> TASK DETAILS
Go through the listing and copy each line with the string "intent".

> DATASET ENTRIES

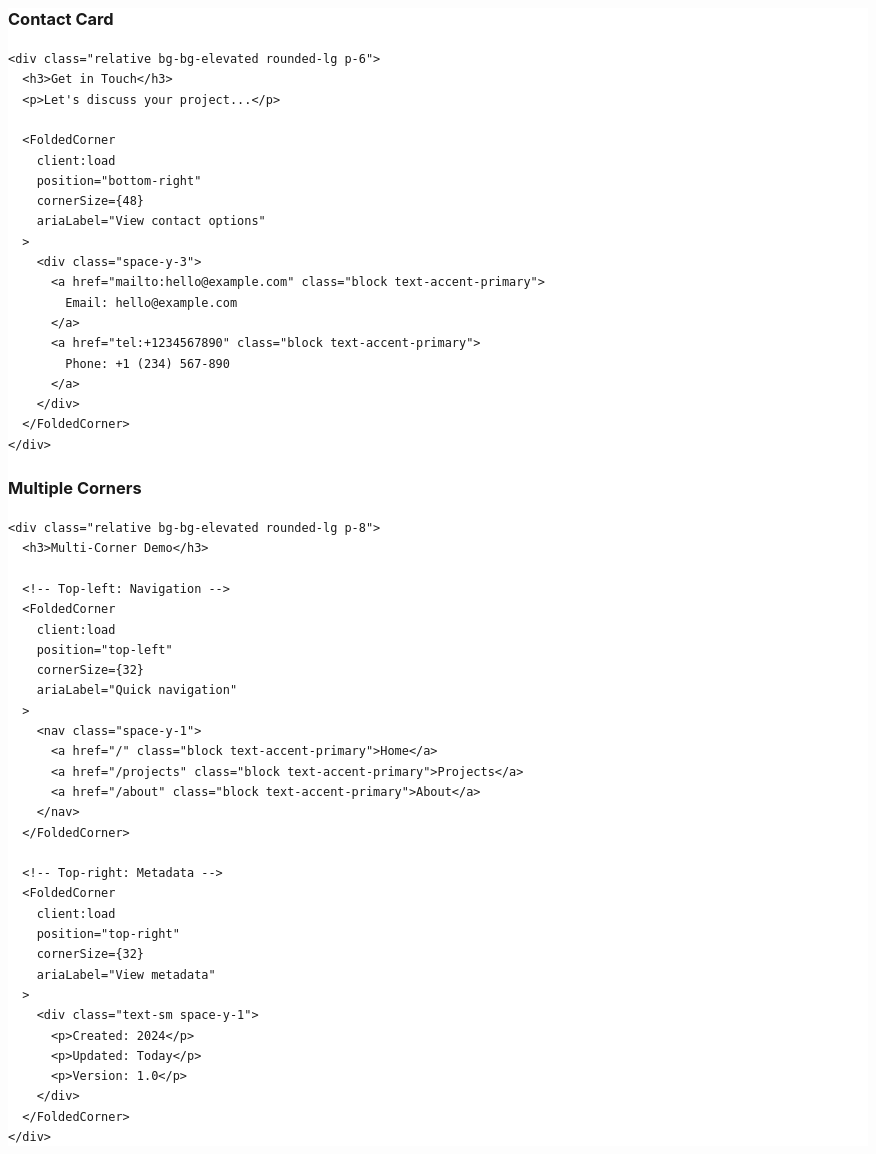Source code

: ### Contact Card
```astro
<div class="relative bg-bg-elevated rounded-lg p-6">
  <h3>Get in Touch</h3>
  <p>Let's discuss your project...</p>

  <FoldedCorner
    client:load
    position="bottom-right"
    cornerSize={48}
    ariaLabel="View contact options"
  >
    <div class="space-y-3">
      <a href="mailto:hello@example.com" class="block text-accent-primary">
        Email: hello@example.com
      </a>
      <a href="tel:+1234567890" class="block text-accent-primary">
        Phone: +1 (234) 567-890
      </a>
    </div>
  </FoldedCorner>
</div>
```

### Multiple Corners
```astro
<div class="relative bg-bg-elevated rounded-lg p-8">
  <h3>Multi-Corner Demo</h3>

  <!-- Top-left: Navigation -->
  <FoldedCorner
    client:load
    position="top-left"
    cornerSize={32}
    ariaLabel="Quick navigation"
  >
    <nav class="space-y-1">
      <a href="/" class="block text-accent-primary">Home</a>
      <a href="/projects" class="block text-accent-primary">Projects</a>
      <a href="/about" class="block text-accent-primary">About</a>
    </nav>
  </FoldedCorner>

  <!-- Top-right: Metadata -->
  <FoldedCorner
    client:load
    position="top-right"
    cornerSize={32}
    ariaLabel="View metadata"
  >
    <div class="text-sm space-y-1">
      <p>Created: 2024</p>
      <p>Updated: Today</p>
      <p>Version: 1.0</p>
    </div>
  </FoldedCorner>
</div>
```
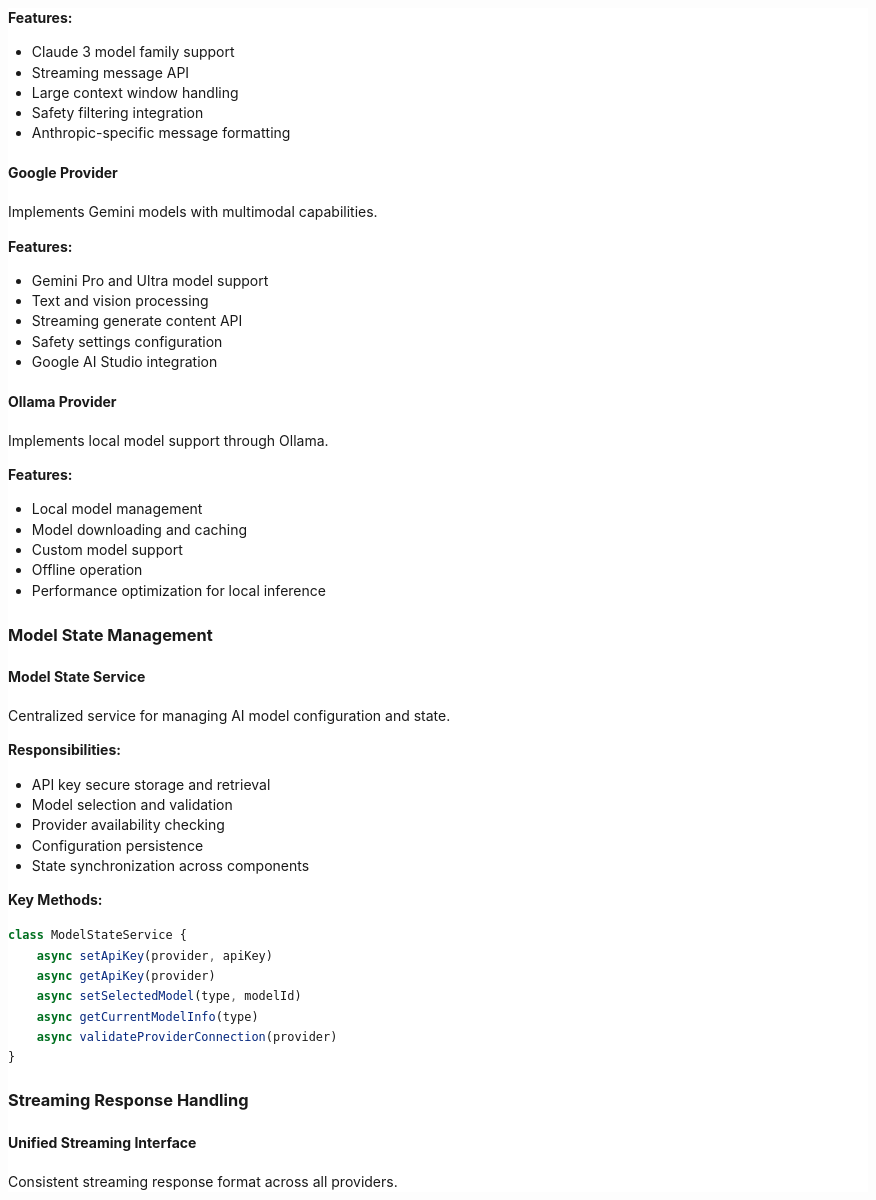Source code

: **Features:**
- Claude 3 model family support
- Streaming message API
- Large context window handling
- Safety filtering integration
- Anthropic-specific message formatting

#### Google Provider
Implements Gemini models with multimodal capabilities.

**Features:**
- Gemini Pro and Ultra model support
- Text and vision processing
- Streaming generate content API
- Safety settings configuration
- Google AI Studio integration

#### Ollama Provider
Implements local model support through Ollama.

**Features:**
- Local model management
- Model downloading and caching
- Custom model support
- Offline operation
- Performance optimization for local inference

### Model State Management

#### Model State Service
Centralized service for managing AI model configuration and state.

**Responsibilities:**
- API key secure storage and retrieval
- Model selection and validation
- Provider availability checking
- Configuration persistence
- State synchronization across components

**Key Methods:**
```javascript
class ModelStateService {
    async setApiKey(provider, apiKey)
    async getApiKey(provider)
    async setSelectedModel(type, modelId)
    async getCurrentModelInfo(type)
    async validateProviderConnection(provider)
}
```

### Streaming Response Handling

#### Unified Streaming Interface
Consistent streaming response format across all providers.
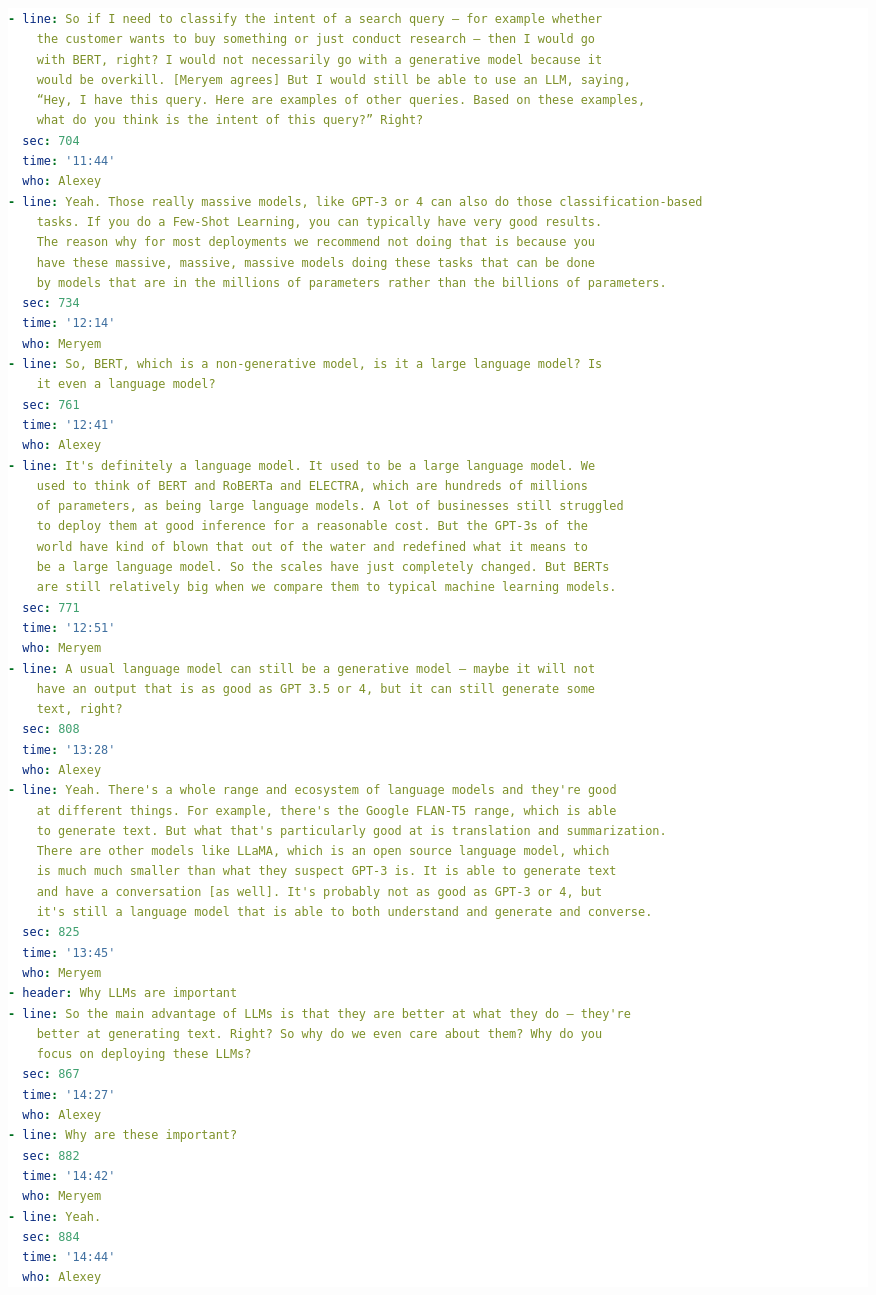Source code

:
 ```yaml
- line: So if I need to classify the intent of a search query – for example whether
    the customer wants to buy something or just conduct research – then I would go
    with BERT, right? I would not necessarily go with a generative model because it
    would be overkill. [Meryem agrees] But I would still be able to use an LLM, saying,
    “Hey, I have this query. Here are examples of other queries. Based on these examples,
    what do you think is the intent of this query?” Right?
  sec: 704
  time: '11:44'
  who: Alexey
- line: Yeah. Those really massive models, like GPT-3 or 4 can also do those classification-based
    tasks. If you do a Few-Shot Learning, you can typically have very good results.
    The reason why for most deployments we recommend not doing that is because you
    have these massive, massive, massive models doing these tasks that can be done
    by models that are in the millions of parameters rather than the billions of parameters.
  sec: 734
  time: '12:14'
  who: Meryem
- line: So, BERT, which is a non-generative model, is it a large language model? Is
    it even a language model?
  sec: 761
  time: '12:41'
  who: Alexey
- line: It's definitely a language model. It used to be a large language model. We
    used to think of BERT and RoBERTa and ELECTRA, which are hundreds of millions
    of parameters, as being large language models. A lot of businesses still struggled
    to deploy them at good inference for a reasonable cost. But the GPT-3s of the
    world have kind of blown that out of the water and redefined what it means to
    be a large language model. So the scales have just completely changed. But BERTs
    are still relatively big when we compare them to typical machine learning models.
  sec: 771
  time: '12:51'
  who: Meryem
- line: A usual language model can still be a generative model – maybe it will not
    have an output that is as good as GPT 3.5 or 4, but it can still generate some
    text, right?
  sec: 808
  time: '13:28'
  who: Alexey
- line: Yeah. There's a whole range and ecosystem of language models and they're good
    at different things. For example, there's the Google FLAN-T5 range, which is able
    to generate text. But what that's particularly good at is translation and summarization.
    There are other models like LLaMA, which is an open source language model, which
    is much much smaller than what they suspect GPT-3 is. It is able to generate text
    and have a conversation [as well]. It's probably not as good as GPT-3 or 4, but
    it's still a language model that is able to both understand and generate and converse.
  sec: 825
  time: '13:45'
  who: Meryem
- header: Why LLMs are important
- line: So the main advantage of LLMs is that they are better at what they do – they're
    better at generating text. Right? So why do we even care about them? Why do you
    focus on deploying these LLMs?
  sec: 867
  time: '14:27'
  who: Alexey
- line: Why are these important?
  sec: 882
  time: '14:42'
  who: Meryem
- line: Yeah.
  sec: 884
  time: '14:44'
  who: Alexey
```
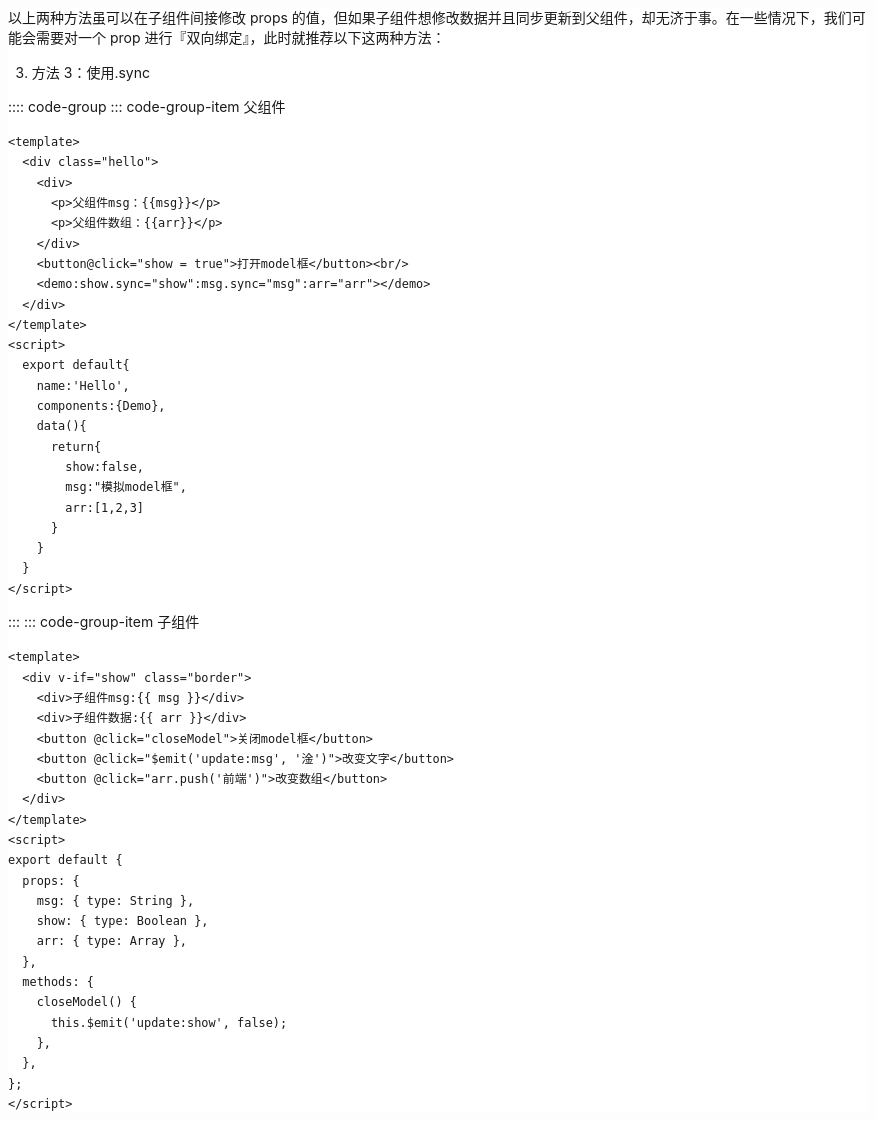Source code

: 以上两种方法虽可以在子组件间接修改 props 的值，但如果子组件想修改数据并且同步更新到父组件，却无济于事。在一些情况下，我们可能会需要对一个 prop 进行『双向绑定』，此时就推荐以下这两种方法：

3. 方法 3：使用.sync

:::: code-group
::: code-group-item 父组件

```vue
<template>
  <div class="hello">
    <div>
      <p>父组件msg：{{msg}}</p>
      <p>父组件数组：{{arr}}</p>
    </div>
    <button@click="show = true">打开model框</button><br/>
    <demo:show.sync="show":msg.sync="msg":arr="arr"></demo>
  </div>
</template>
<script>
  export default{
    name:'Hello',
    components:{Demo},
    data(){
      return{
        show:false,
        msg:"模拟model框",
        arr:[1,2,3]
      }
    }
  }
</script>
```

:::
::: code-group-item 子组件

```vue
<template>
  <div v-if="show" class="border">
    <div>子组件msg:{{ msg }}</div>
    <div>子组件数据:{{ arr }}</div>
    <button @click="closeModel">关闭model框</button>
    <button @click="$emit('update:msg', '淦')">改变文字</button>
    <button @click="arr.push('前端')">改变数组</button>
  </div>
</template>
<script>
export default {
  props: {
    msg: { type: String },
    show: { type: Boolean },
    arr: { type: Array },
  },
  methods: {
    closeModel() {
      this.$emit('update:show', false);
    },
  },
};
</script>
```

> ANSWER SPACE
- line: So if I need to classify the intent of a search query – for example whether
    what do you think is the intent of this query?” Right?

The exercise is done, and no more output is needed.